MATERIAL SHOWN |
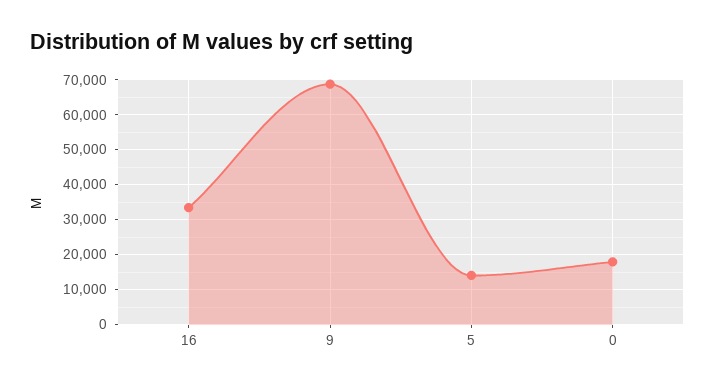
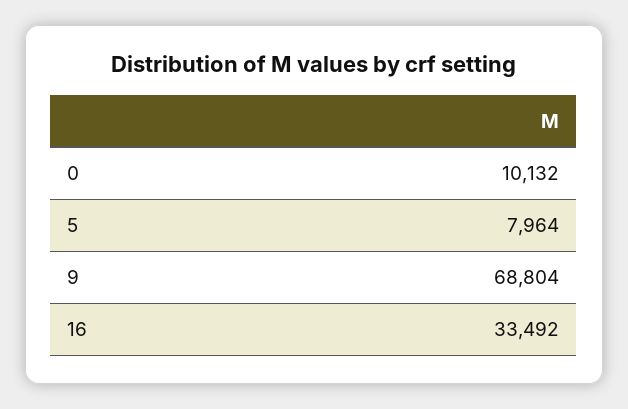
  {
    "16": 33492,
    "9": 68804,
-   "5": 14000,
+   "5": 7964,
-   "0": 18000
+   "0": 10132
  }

...

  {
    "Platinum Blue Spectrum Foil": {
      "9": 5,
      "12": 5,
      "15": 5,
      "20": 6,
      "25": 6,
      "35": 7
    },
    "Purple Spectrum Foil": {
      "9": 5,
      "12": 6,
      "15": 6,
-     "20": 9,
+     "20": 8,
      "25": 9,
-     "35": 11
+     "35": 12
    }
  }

INSTRUCTIONS TO FOLLOW | Wherever the word "Foil" turns up in the records, copy out the line it is on.

TASK SOLUTION |
    "Platinum Blue Spectrum Foil": {
    "Purple Spectrum Foil": {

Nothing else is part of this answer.